[Chart comprehension data]
--- --- ---

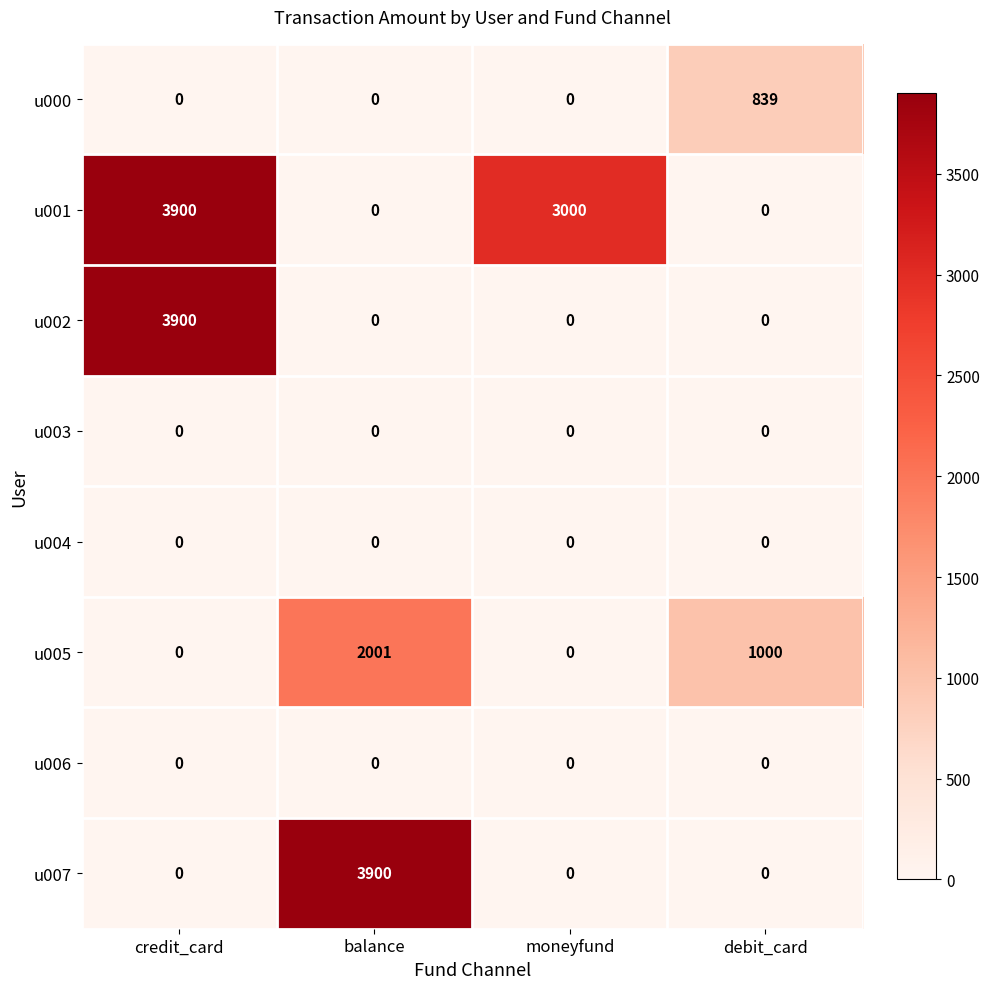

Between balance and moneyfund, which series saw the biggest shift?

u007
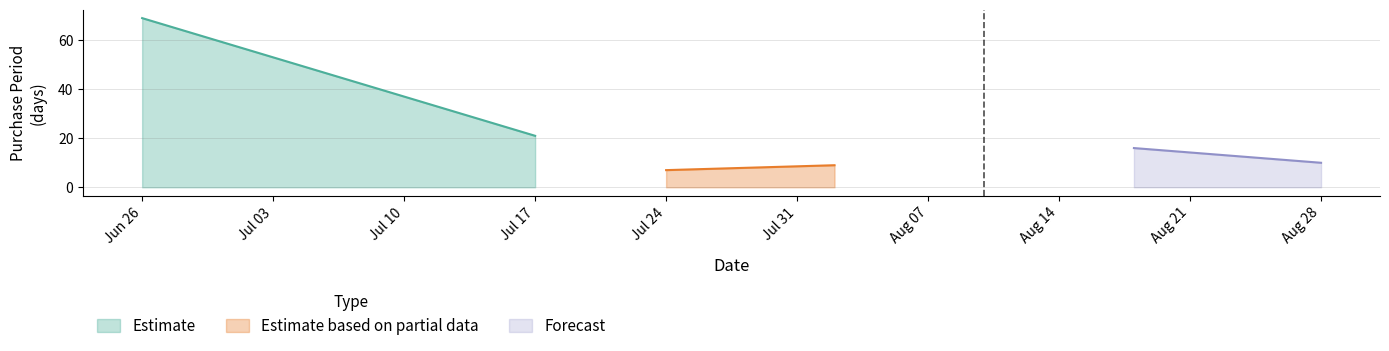

Approximately how many times larger is the value at 2017-08-18 compared to 2017-08-28?

1.6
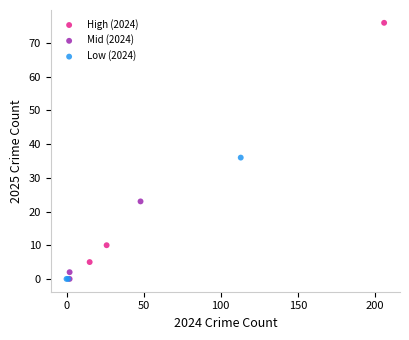

Which series contains the highest Y value?

High (2024)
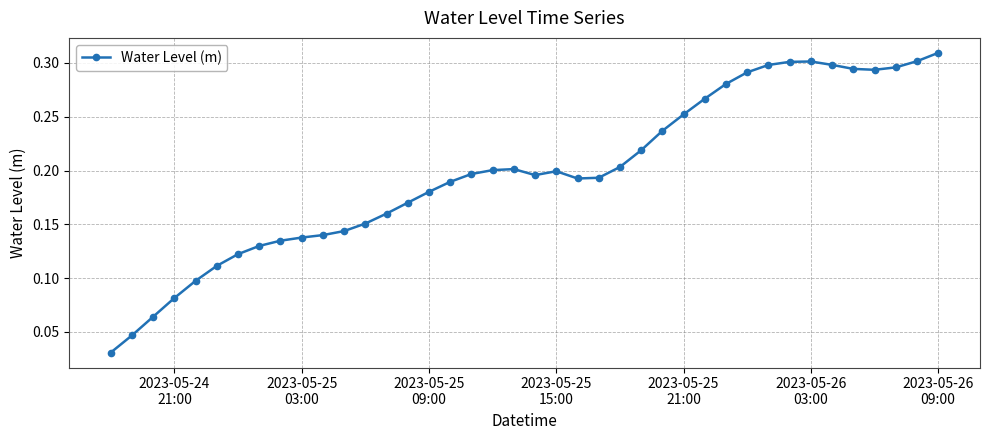

Count the number of categories in the chart.

40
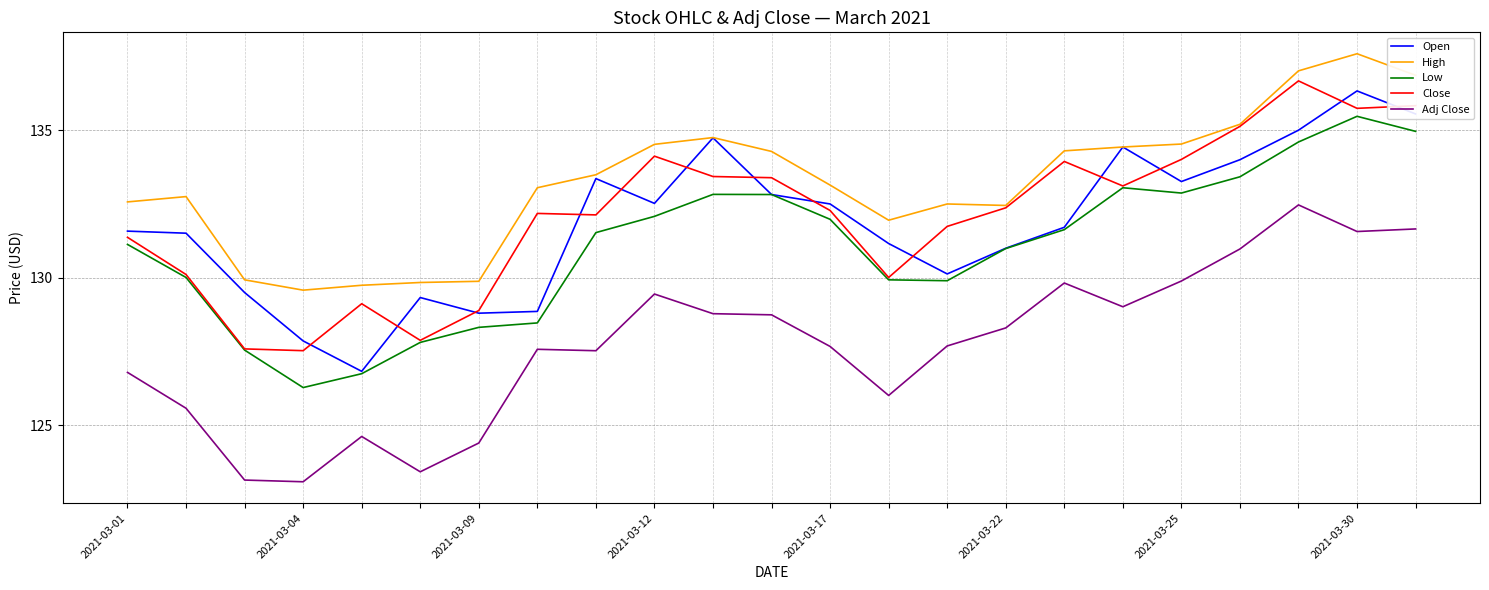

What is the highest value of the High series?

137.6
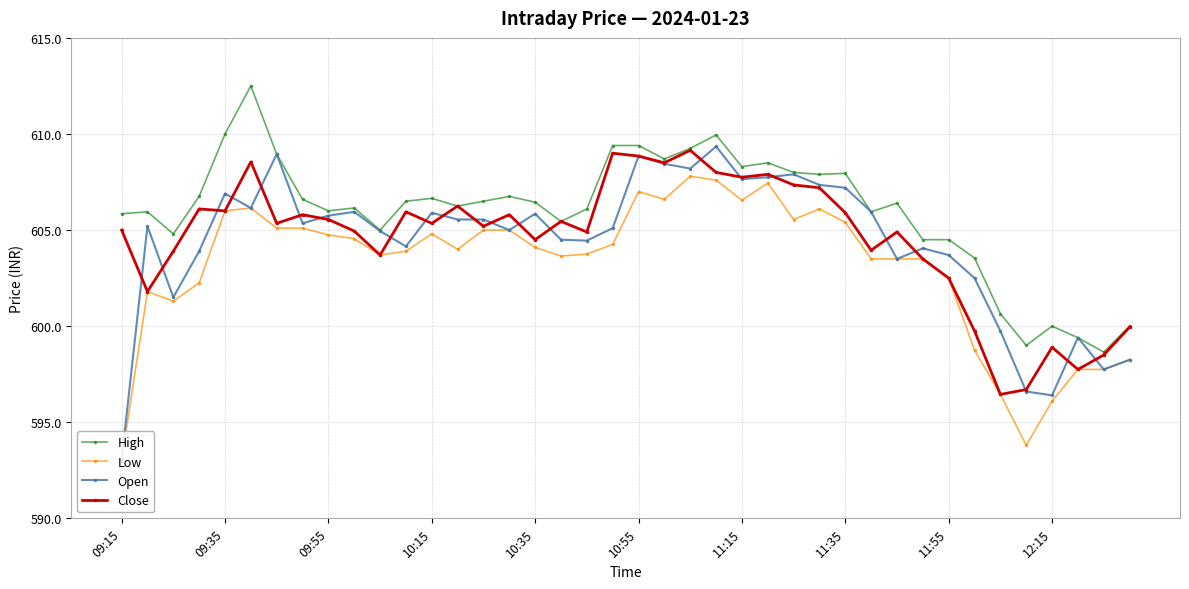

True or false: Close has more than 2 points higher than both neighbors.

True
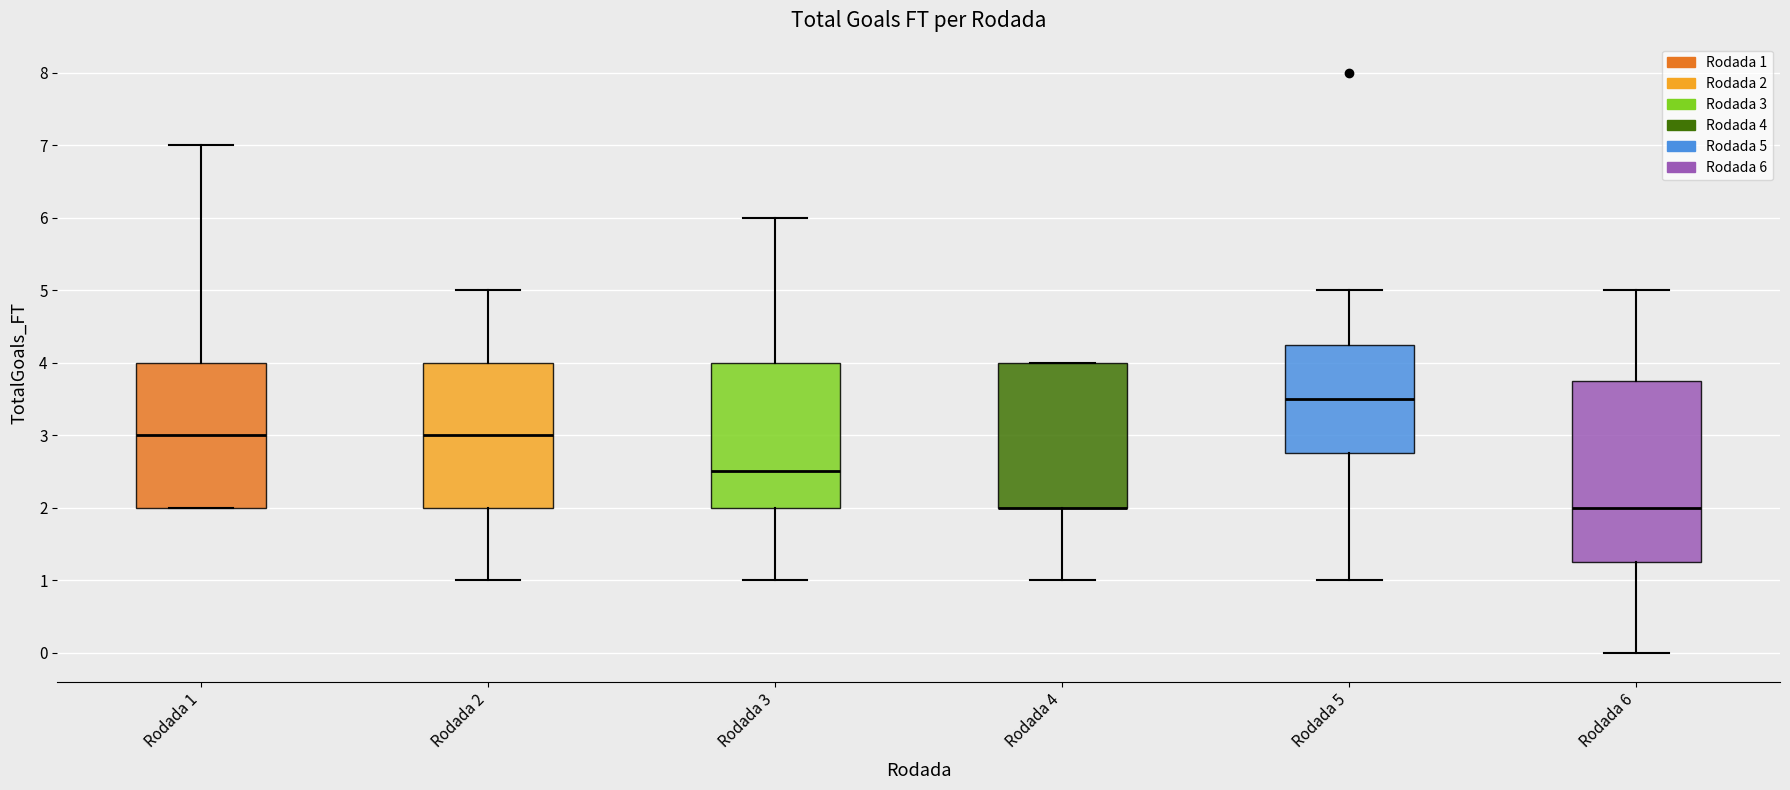

Reading left to right, read every box against the y-axis: the position of its median line, the range the box covers, and the ends of its whiskers. The values are not printed on the chart, so give them approximately, as read against the axis.

Rodada 1: median 3.0, box 2.0 to 4.0, whiskers 2.0 to 7.0
Rodada 2: median 3.0, box 2.0 to 4.0, whiskers 1.0 to 5.0
Rodada 3: median 2.5, box 2.0 to 4.0, whiskers 1.0 to 6.0
Rodada 4: median 2.0 (drawn on the box's lower edge), box 2.0 to 4.0, whiskers 1.0 to 4.0
Rodada 5: median 3.5, box 2.8 to 4.3, whiskers 1.0 to 5.0
Rodada 6: median 2.0, box 1.3 to 3.8, whiskers 0.0 to 5.0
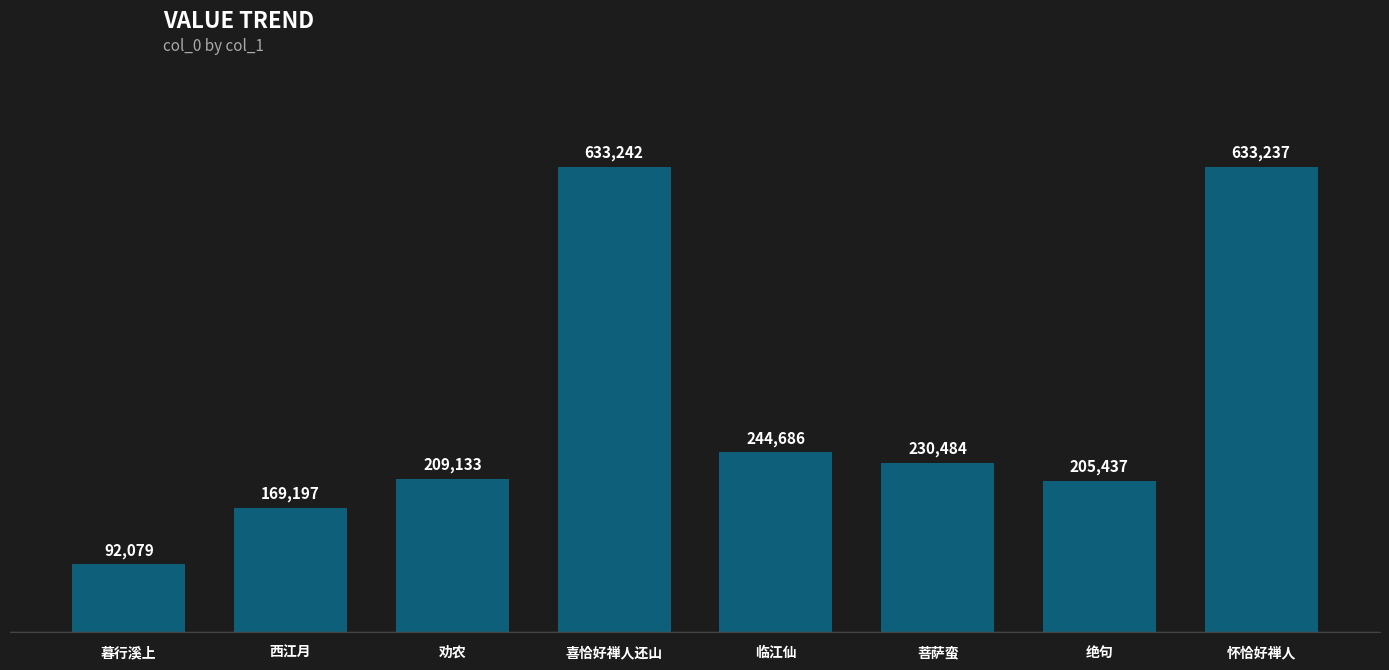

How many bars are there in total?

8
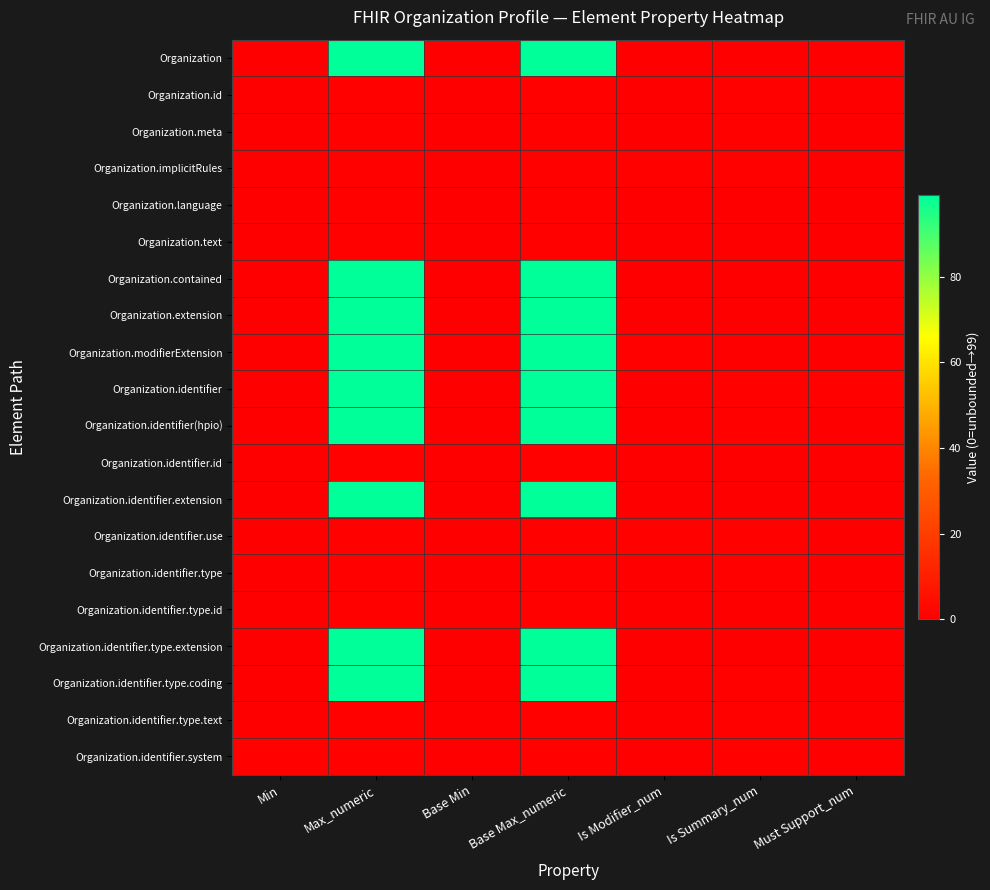

Reading right to left, extract all data points from this chart.

Organization: Must Support_num=0	Is Summary_num=0	Is Modifier_num=0	Base Max_numeric=99	Base Min=0	Max_numeric=99	Min=0
Organization.id: Must Support_num=0	Is Summary_num=1	Is Modifier_num=0	Base Max_numeric=1	Base Min=0	Max_numeric=1	Min=0
Organization.meta: Must Support_num=0	Is Summary_num=1	Is Modifier_num=0	Base Max_numeric=1	Base Min=0	Max_numeric=1	Min=0
Organization.implicitRules: Must Support_num=0	Is Summary_num=1	Is Modifier_num=1	Base Max_numeric=1	Base Min=0	Max_numeric=1	Min=0
Organization.language: Must Support_num=0	Is Summary_num=0	Is Modifier_num=0	Base Max_numeric=1	Base Min=0	Max_numeric=1	Min=0
Organization.text: Must Support_num=0	Is Summary_num=0	Is Modifier_num=0	Base Max_numeric=1	Base Min=0	Max_numeric=1	Min=0
Organization.contained: Must Support_num=0	Is Summary_num=0	Is Modifier_num=0	Base Max_numeric=99	Base Min=0	Max_numeric=99	Min=0
Organization.extension: Must Support_num=0	Is Summary_num=0	Is Modifier_num=0	Base Max_numeric=99	Base Min=0	Max_numeric=99	Min=0
Organization.modifierExtension: Must Support_num=0	Is Summary_num=0	Is Modifier_num=1	Base Max_numeric=99	Base Min=0	Max_numeric=99	Min=0
Organization.identifier: Must Support_num=1	Is Summary_num=1	Is Modifier_num=0	Base Max_numeric=99	Base Min=0	Max_numeric=99	Min=0
Organization.identifier(hpio): Must Support_num=0	Is Summary_num=1	Is Modifier_num=0	Base Max_numeric=99	Base Min=0	Max_numeric=99	Min=0
Organization.identifier.id: Must Support_num=0	Is Summary_num=0	Is Modifier_num=0	Base Max_numeric=1	Base Min=0	Max_numeric=1	Min=0
Organization.identifier.extension: Must Support_num=0	Is Summary_num=0	Is Modifier_num=0	Base Max_numeric=99	Base Min=0	Max_numeric=99	Min=0
Organization.identifier.use: Must Support_num=0	Is Summary_num=1	Is Modifier_num=1	Base Max_numeric=1	Base Min=0	Max_numeric=1	Min=0
Organization.identifier.type: Must Support_num=0	Is Summary_num=1	Is Modifier_num=0	Base Max_numeric=1	Base Min=0	Max_numeric=1	Min=0
Organization.identifier.type.id: Must Support_num=0	Is Summary_num=0	Is Modifier_num=0	Base Max_numeric=1	Base Min=0	Max_numeric=1	Min=0
Organization.identifier.type.extension: Must Support_num=0	Is Summary_num=0	Is Modifier_num=0	Base Max_numeric=99	Base Min=0	Max_numeric=99	Min=0
Organization.identifier.type.coding: Must Support_num=0	Is Summary_num=1	Is Modifier_num=0	Base Max_numeric=99	Base Min=0	Max_numeric=99	Min=0
Organization.identifier.type.text: Must Support_num=0	Is Summary_num=1	Is Modifier_num=0	Base Max_numeric=1	Base Min=0	Max_numeric=1	Min=0
Organization.identifier.system: Must Support_num=0	Is Summary_num=1	Is Modifier_num=0	Base Max_numeric=1	Base Min=0	Max_numeric=1	Min=1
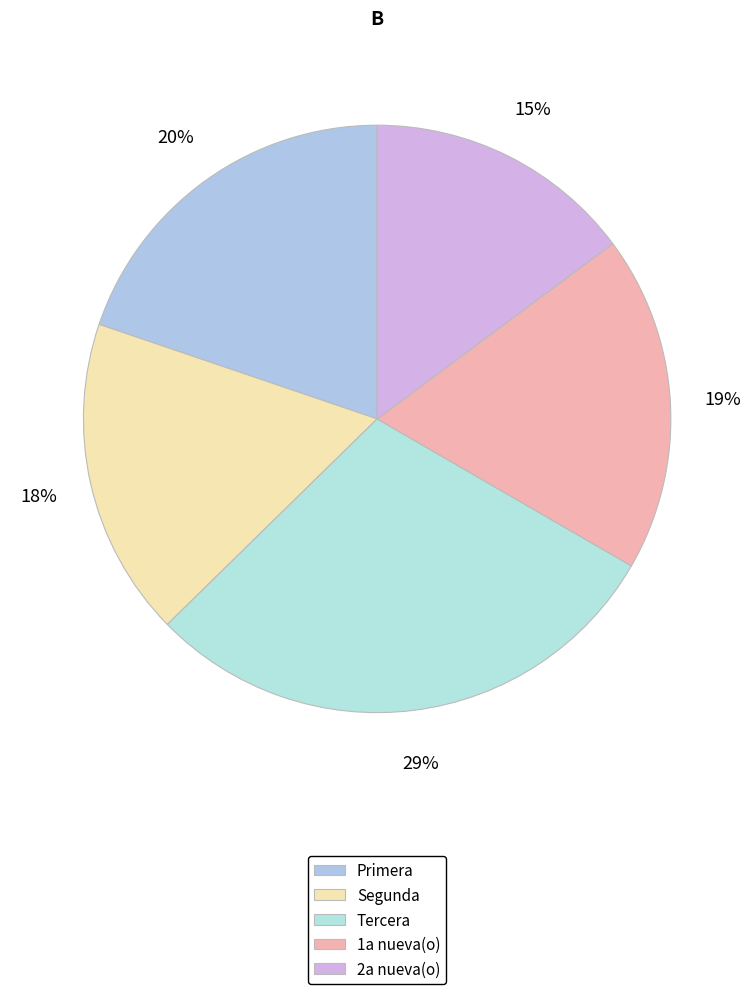

Which slice is the smallest?

2a nueva(o)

--- --- ---

Format the part above that opens with the line containing "High (2024)" and closes with the line containing "Reading left to" as a numbered list, skipping blank lines. Leave the pictures out.

# Task solution:
1. High (2024)
2. Count the number of categories in the chart.
3. 40
4. What is the highest value of the High series?
5. 137.6
6. True or false: Close has more than 2 points higher than both neighbors.
7. True
8. Reading left to right, read every box against the y-axis: the position of its median line, the range the box covers, and the ends of its whiskers. The values are not printed on the chart, so give them approximately, as read against the axis.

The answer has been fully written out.